This paper provides the first sample complexity lower bounds for the estimation of simple diffusion models, including the Bass model (used in modeling consumer adoption) and the SIR model (used in modeling epidemics). We show that one cannot hope to learn such models until quite late in the diffusion. Specifically, we show that the time required to collect a number of observations that exceeds our sample complexity lower bounds is large. For Bass models with low innovation rates, our results imply that one cannot hope to predict the eventual number of adopting customers until one is at least two-thirds of the way to the time at which the rate of new adopters is at its peak. In a similar vein, our results imply that in the case of an SIR model, one cannot hope to predict the eventual number of infections until one is approximately two-thirds of the way to the time at which the infection rate has peaked. This lower bound in estimation further translates into a lower bound in regret for decision-making in epidemic interventions. Our results formalize the challenge of accurate forecasting and highlight the importance of incorporating additional data sources. To this end, we analyze the benefit of a seroprevalence study in an epidemic, where we characterize the size of the study needed to improve SIR model estimation. Extensive empirical analyses on product adoption and epidemic data support our theoretical findings.

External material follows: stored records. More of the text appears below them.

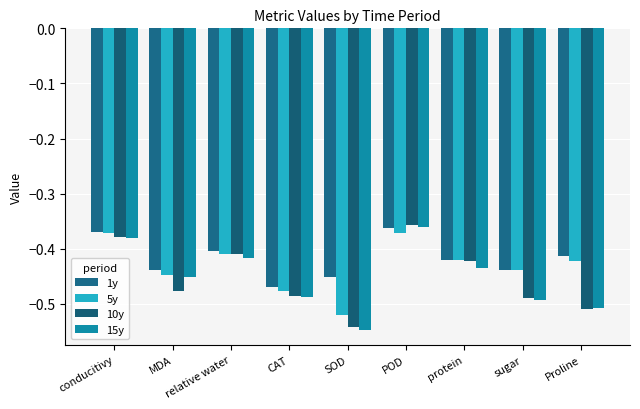

Reading left to right, what are all the values shown in this chart?

1y: -0.4	-0.4	-0.4	-0.5	-0.5	-0.4	-0.4	-0.4	-0.4
5y: -0.4	-0.4	-0.4	-0.5	-0.5	-0.4	-0.4	-0.4	-0.4
10y: -0.4	-0.5	-0.4	-0.5	-0.5	-0.4	-0.4	-0.5	-0.5
15y: -0.4	-0.5	-0.4	-0.5	-0.5	-0.4	-0.4	-0.5	-0.5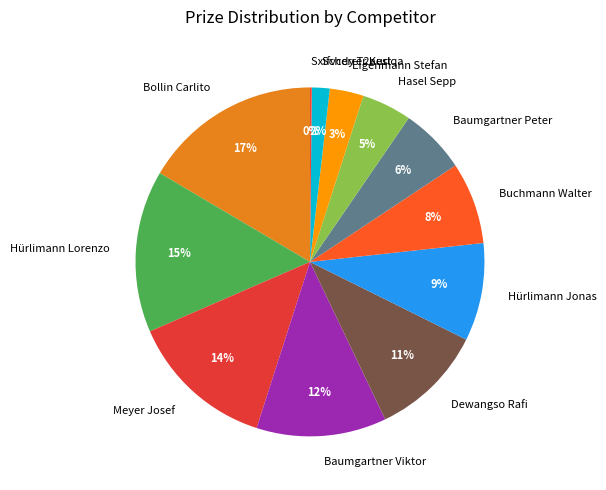

Approximately how many times larger is the value at Hürlimann Lorenzo compared to Hürlimann Jonas?

1.7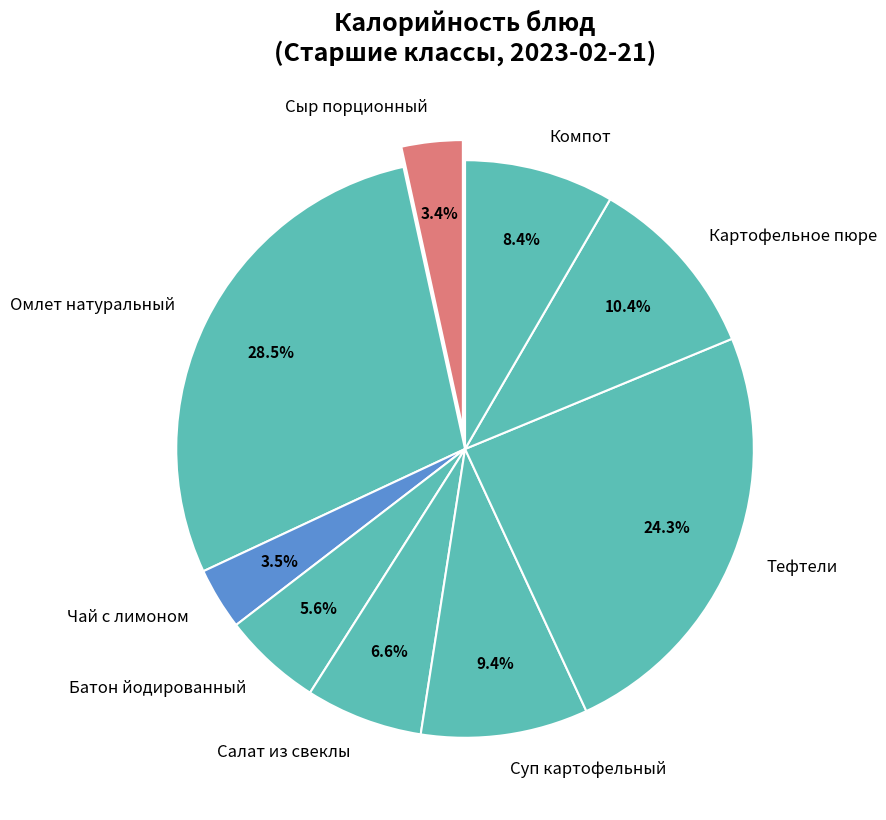

Do Компот and Тефтели together represent more than half of the pie?

No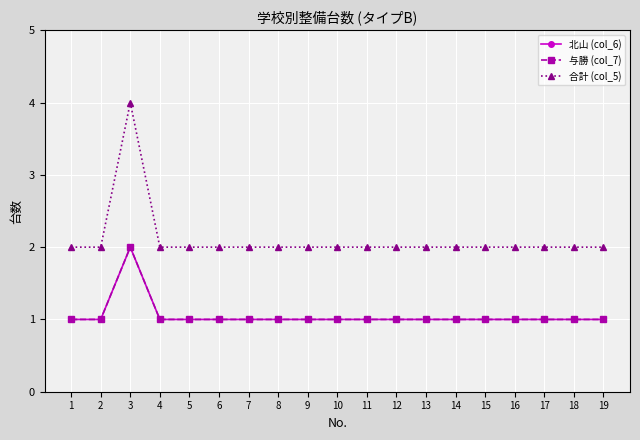

Does the chart display data point markers on the line(s)?

Yes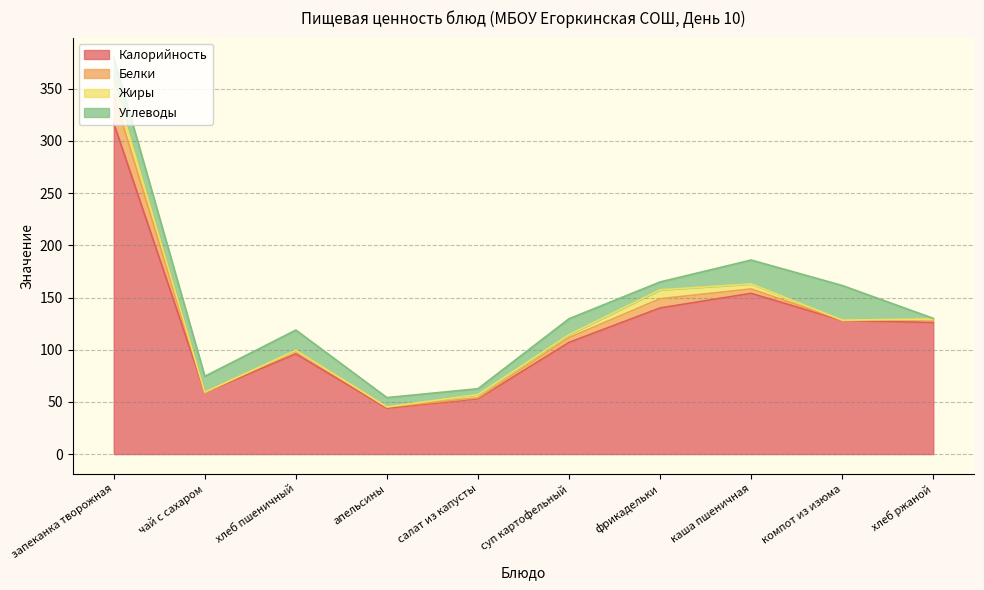

How many lines are shown in the chart?

4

翻译：本文首次为简单扩散模型的估计提供了样本复杂度下界，涵盖巴斯模型（用于建模消费者采纳）和SIR模型（用于建模流行病传播）。我们证明，在扩散过程较晚阶段之前，无法期望有效学习此类模型。具体而言，我们表明，收集超过样本复杂度下界所需观测值的时间较长。对于低创新率的巴斯模型，我们的结果意味着：在对新采纳者增长率达到峰值的时间点完成至少三分之二之前，无法预测最终采纳客户数量。类似地，对于SIR模型，在感染率峰值时间点完成约三分之二之前，无法预测最终感染人数。这一估计下界进一步转化为流行病干预决策中遗憾值下界。我们的研究形式化了精确预测的挑战，并突显了整合额外数据源的重要性。为此，我们分析了流行病血清阳性率研究的价值，量化了改进SIR模型估计所需的研究规模。基于产品采纳与流行病数据的大量实证分析支持了我们的理论发现。